─── Entries supplied ───

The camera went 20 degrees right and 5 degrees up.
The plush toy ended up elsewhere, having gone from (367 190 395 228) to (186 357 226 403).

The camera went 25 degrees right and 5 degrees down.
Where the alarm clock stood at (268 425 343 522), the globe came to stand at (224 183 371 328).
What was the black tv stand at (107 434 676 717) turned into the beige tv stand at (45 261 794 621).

───

§ **What you have to do**: Write an exact transcription of every entry above.

§ **Your solution**:
The camera went 20 degrees right and 5 degrees up.
The plush toy ended up elsewhere, having gone from (367 190 395 228) to (186 357 226 403).

The camera went 25 degrees right and 5 degrees down.
Where the alarm clock stood at (268 425 343 522), the globe came to stand at (224 183 371 328).
What was the black tv stand at (107 434 676 717) turned into the beige tv stand at (45 261 794 621).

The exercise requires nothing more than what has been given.